Head chef Keith Gregory put the dish together, serving the meat medium rare, and pairing it with as much Marlborough produce as he could source.
His final product was a pan roasted venison short loin, served medium rare with Marlborough cherries, Pinoli pine nut glaze, cold smoked potatoes, a cauliflower puree, local baby carrots and beetroot, finished with a green micro herb garnish.
The dish has been on the menu at the Vineyard Kitchen for the past two months, during which it was tasted by a pair of mystery judges, who have described it as “perfectly prepared”.
“The venison was perfectly prepared (well cooked and well rested) to medium rare as promised on the menu. It was very tender and most definitely the hero of the dish,” the judges say.
“The cut of meat that was chosen was ideal for this choice. The use of local Pinoli pine nuts was a great choice to add crunch to the dish and worked well with the cherry glaze.”
Keith’s dish was a top contender in the competition, narrowly missing out on being one of the 12 finalists, but gaining a spot in the Top 20 in New Zealand, the judges said.

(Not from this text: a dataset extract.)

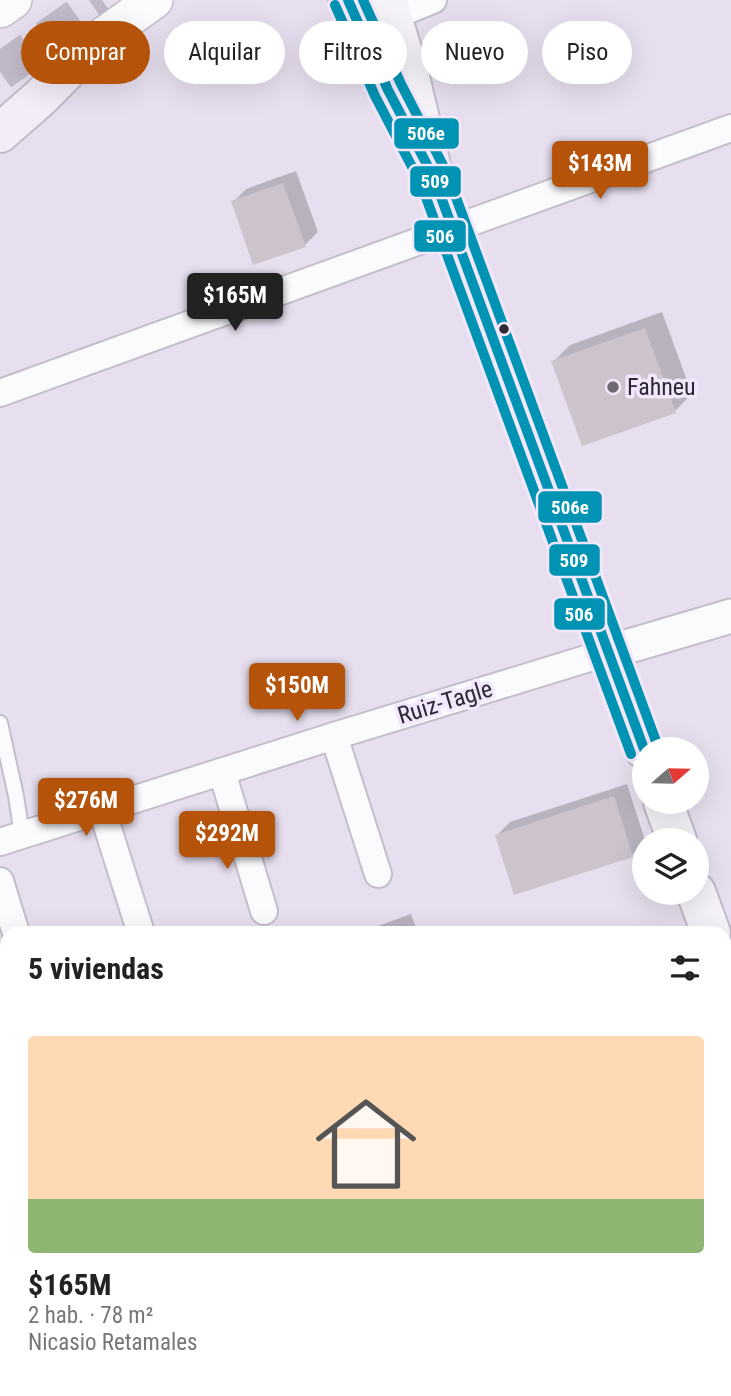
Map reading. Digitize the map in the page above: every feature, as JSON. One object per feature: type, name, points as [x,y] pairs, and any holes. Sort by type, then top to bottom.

Seventy three dishes were entered in the competition.
They were judged on how they showcased the red meat, and their presentation, preparation, cooking, taste, texture and creativity.
The Saint Clair Vineyard Kitchen venison dish is described by Keith as having smoky, earthy, fruity flavours, and has been matched with the Saint Clair Pioneer Block 15 Strip Block Pinot Noir 2012.